Certaines fédérations sportives ont mis en place des politiques de soutien à la maternité pour leurs athlètes. Par exemple, la Convention Collective des joueuses professionnelles de Handball permet le maintien du salaire pour une durée totale de 12 mois d'arrêt de travail, y compris pendant la grossesse.

De plus, certains clubs sportifs ont mis en place des crèches pour les enfants de leurs athlètes. C'est notamment le cas de l'INSEP, qui a mis en place une crèche pour ses athlètes.

Initiatives de Sponsoring et de Mécénat

Certaines marques ont commencé à soutenir les athlètes féminines pendant leur grossesse et après leur accouchement. Par exemple, la marque Prenatal a signé un contrat de sponsoring avec l'athlète Maryse Ewanjée-Épée lors de sa première grossesse.

De plus, certaines entreprises ont mis en place des programmes de mécénat pour soutenir les athlètes féminines qui souhaitent devenir mères.

Adaptation de l'Entraînement et Suivi Médical

Il est essentiel que les athlètes féminines enceintes ou qui viennent d'accoucher bénéficient d'un suivi médical adapté et d'un programme d'entraînement personnalisé. Les professionnels de la santé et les entraîneurs doivent travailler ensemble pour s'assurer que les athlètes féminines s'entraînent en toute sécurité et efficacement pendant cette période.

L’Organisation Mondiale de la Santé recommande 150 à 180 minutes d’activité physique en début de grossesse par semaine. Ces douze premières semaines sont même un moment privilégié. Votre corps ne subit pas encore les contraintes mécaniques des mois suivants. Pas de ventre qui pousse, pas de centre de gravité qui se déplace.

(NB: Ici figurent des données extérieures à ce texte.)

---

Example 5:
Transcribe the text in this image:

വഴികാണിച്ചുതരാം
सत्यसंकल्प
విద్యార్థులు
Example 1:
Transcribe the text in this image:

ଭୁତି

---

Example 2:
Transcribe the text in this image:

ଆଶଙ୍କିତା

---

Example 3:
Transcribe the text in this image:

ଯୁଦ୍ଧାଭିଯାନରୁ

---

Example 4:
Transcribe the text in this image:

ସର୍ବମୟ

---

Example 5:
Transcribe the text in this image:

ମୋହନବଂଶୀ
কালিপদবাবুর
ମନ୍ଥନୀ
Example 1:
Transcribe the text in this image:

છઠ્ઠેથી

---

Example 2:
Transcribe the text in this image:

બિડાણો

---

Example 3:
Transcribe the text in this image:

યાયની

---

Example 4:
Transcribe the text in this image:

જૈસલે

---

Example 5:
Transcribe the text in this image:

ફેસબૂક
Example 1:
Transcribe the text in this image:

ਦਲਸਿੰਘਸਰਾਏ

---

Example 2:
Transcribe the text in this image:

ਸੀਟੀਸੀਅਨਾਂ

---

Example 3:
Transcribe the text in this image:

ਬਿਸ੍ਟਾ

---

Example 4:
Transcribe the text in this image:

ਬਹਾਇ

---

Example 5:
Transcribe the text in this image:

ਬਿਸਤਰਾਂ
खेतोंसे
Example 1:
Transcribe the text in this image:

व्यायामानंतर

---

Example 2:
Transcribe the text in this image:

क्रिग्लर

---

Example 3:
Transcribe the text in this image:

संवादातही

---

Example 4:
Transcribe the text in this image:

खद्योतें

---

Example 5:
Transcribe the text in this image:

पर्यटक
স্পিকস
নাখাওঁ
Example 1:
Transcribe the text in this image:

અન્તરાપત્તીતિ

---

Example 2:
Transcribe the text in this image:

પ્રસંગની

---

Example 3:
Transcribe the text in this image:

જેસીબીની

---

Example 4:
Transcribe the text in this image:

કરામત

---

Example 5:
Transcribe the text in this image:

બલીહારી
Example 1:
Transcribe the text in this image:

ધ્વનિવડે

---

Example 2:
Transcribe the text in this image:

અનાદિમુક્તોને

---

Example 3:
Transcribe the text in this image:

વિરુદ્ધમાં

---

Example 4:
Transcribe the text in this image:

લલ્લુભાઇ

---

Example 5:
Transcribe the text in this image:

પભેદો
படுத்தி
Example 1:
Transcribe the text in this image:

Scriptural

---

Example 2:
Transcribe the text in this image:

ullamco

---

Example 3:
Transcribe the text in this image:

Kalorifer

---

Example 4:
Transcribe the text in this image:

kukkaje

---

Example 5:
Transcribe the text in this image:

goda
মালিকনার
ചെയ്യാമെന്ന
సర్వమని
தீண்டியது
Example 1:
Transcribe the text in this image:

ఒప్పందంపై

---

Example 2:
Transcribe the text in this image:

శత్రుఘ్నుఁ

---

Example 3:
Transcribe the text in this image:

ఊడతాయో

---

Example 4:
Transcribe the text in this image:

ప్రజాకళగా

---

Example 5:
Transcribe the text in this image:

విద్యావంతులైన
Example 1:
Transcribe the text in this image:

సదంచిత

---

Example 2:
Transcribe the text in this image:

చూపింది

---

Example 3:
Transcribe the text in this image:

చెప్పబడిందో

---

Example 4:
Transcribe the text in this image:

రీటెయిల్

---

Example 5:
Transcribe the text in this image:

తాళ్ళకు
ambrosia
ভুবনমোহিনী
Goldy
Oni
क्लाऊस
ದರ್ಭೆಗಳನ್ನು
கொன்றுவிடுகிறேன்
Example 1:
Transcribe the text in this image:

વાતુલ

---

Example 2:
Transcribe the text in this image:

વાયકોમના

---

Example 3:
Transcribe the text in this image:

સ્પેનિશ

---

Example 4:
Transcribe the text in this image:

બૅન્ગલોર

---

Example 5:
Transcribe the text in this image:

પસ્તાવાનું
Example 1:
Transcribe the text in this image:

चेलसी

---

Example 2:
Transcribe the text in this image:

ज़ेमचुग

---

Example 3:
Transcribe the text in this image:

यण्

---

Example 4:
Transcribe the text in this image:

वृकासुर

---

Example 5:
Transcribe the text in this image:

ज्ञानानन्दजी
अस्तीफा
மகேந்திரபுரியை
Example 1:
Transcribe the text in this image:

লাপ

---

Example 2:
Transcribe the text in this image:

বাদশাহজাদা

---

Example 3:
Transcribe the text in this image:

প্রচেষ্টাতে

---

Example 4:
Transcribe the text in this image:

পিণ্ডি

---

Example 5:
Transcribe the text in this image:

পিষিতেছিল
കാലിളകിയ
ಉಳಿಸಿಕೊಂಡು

Promotion de l'Égalité et de la Diversité

Il est essentiel de promouvoir l'égalité et la diversité dans le sport de haut niveau pour créer un environnement plus inclusif et favorable aux athlètes féminines. Cela passe par la lutte contre les stéréotypes de genre, la promotion de la couverture médiatique du sport féminin et l'augmentation du nombre de femmes à des postes de direction dans les organisations sportives.